Climate-change science is “settled,” say proponents of anthropogenic (human-induced) global warming, or AGW: the earth is getting warmer, and human activities are the reason. The Intergovernmental Panel on Climate Change (IPCC), set up by the United Nations in 1988, has issued five assessment reports since its founding. In its most recent, in 2013, the IPCC stated that it was now “95 to 100 percent certain” that human activities—especially fossil-fuel emissions—are the primary drivers of planetary warming. Frequent news reports—such as the story of the melting of the West Antarctic Ice Sheet, a process that some scientists say is irreversible—seemingly confirm these conclusions.

And yet, highly credentialed scientists, including Nobel Prize–winning physicist Ivar Giaever, reject what is often called the “climate consensus.” Giaever resigned from the American Physical Society in protest of the group’s statement that evidence of global warming was “incontrovertible” and that governments needed to move immediately to curb greenhouse-gas emissions. Sixteen distinguished scientists signed a 2012 Wall Street Journal article, in which they argued that taking drastic action to “decarbonize” the world’s economy—an effort that would have major effects on economic growth and quality of life, especially in the developing world—was not justified by observable scientific evidence.
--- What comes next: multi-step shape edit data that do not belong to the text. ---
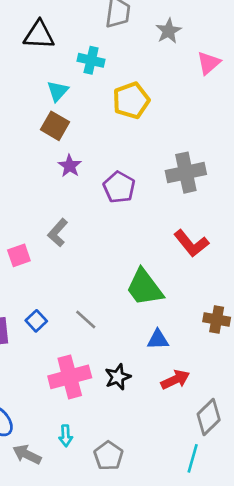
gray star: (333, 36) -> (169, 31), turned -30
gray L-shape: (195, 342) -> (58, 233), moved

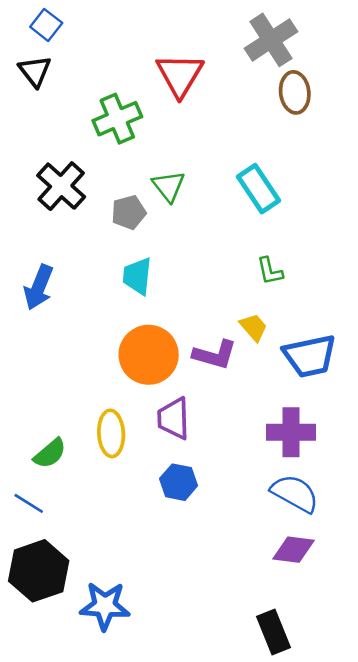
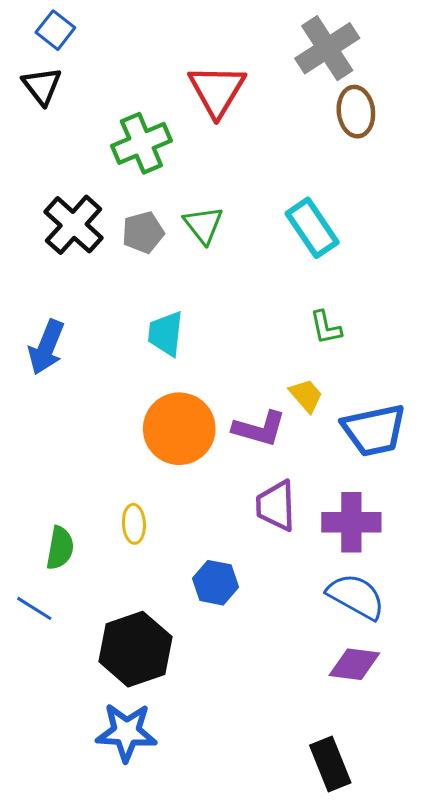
gray pentagon: (129, 212) -> (143, 232), moved
purple trapezoid: (174, 418) -> (276, 506), moved
yellow ellipse: (111, 433) -> (134, 524), size x0.7
green semicircle: (50, 453) -> (60, 548), turned -40
black hexagon: (39, 571) -> (135, 649), moved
And, like Giaever, they objected to the notion of a climate consensus—and to the unscientific shutting down of inquiry and the marginalization of dissenters as “heretics.” Most recently, renowned climate scientist Lennart Bengtsson stepped down from his post at a climate-skeptic think tank after he received hundreds of angry e-mails from scientists. He called the pressure “virtually unbearable.”

Another dissenter, the American atmospheric physicist Murry Salby, has produced a serious analysis that undermines key assumptions underpinning the AGW worldview. His work and its reception illustrate just how unsettled climate science remains—and how determined AGW proponents are to enforce consensus on one of the great questions of our age. …
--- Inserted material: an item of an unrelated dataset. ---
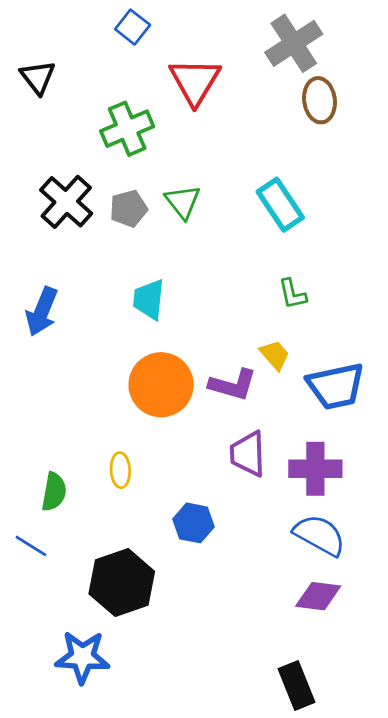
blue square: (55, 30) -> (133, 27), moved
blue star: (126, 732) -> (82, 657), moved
… Unsurprisingly, the consensus view on the carbon cycle remains that human CO2 emissions are “virtually certain” to be the dominant factor determining current CO2 concentrations. Updating the global-warming catechism in a joint 2014 paper, the National Academy of Sciences and the Royal Society declared: “Continued emissions of these gases will cause further climate change, including substantial increases in global average surface temperature.”

If they adhered to the standards established three centuries ago during the Scientific Revolution, the academies would not be able to make such definitive claims. Nineteenth-century astronomer and philosopher of science John Herschel demanded that the scientist assume the role of antagonist against his own theories; the merits of a theory were proved only by its ability to withstand such attacks. Einstein welcomed attempts to disprove the theory of general relativity. “No amount of experimentation can ever prove me right; a single experiment can prove me wrong,” he is said to have declared. Because in science, the philosopher Karl Popper reasoned, we cannot be sure what is true but we can know what is false, truth is approached by discarding what is shown to be false. Popper articulated the principle of falsifiability, distinguishing scientific theory from the pseudosciences of Marx and Freud, whose followers, he noted, found corroboration wherever they looked.

The IPCC and other leading scientific bodies also appear to follow a prescientific injunction: “Seek and ye shall find.”